**TASK TO CARRY OUT**
Set down the entries that follow exactly as written, leaving out any images.

**MATERIAL FOR THE TASK**
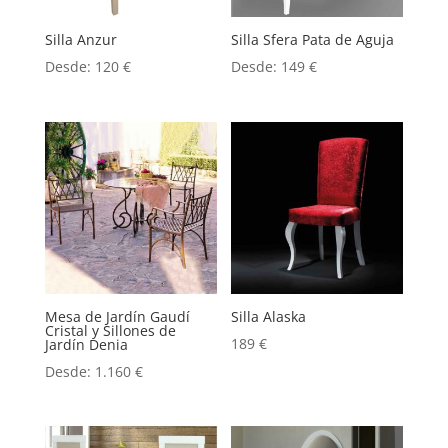
Silla Anzur
Silla Sfera Pata de Aguja
Desde:
120
€
Desde:
149
€
Mesa de Jardín Gaudí
Silla Alaska
Cristal y Sillones de
189
€
Jardín Denia
Desde:
1.160
€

**ANSWER FOR THIS EXERCISE**
Silla Anzur
Silla Sfera Pata de Aguja
Desde:
120
€
Desde:
149
€
Mesa de Jardín Gaudí
Silla Alaska
Cristal y Sillones de
189
€
Jardín Denia
Desde:
1.160
€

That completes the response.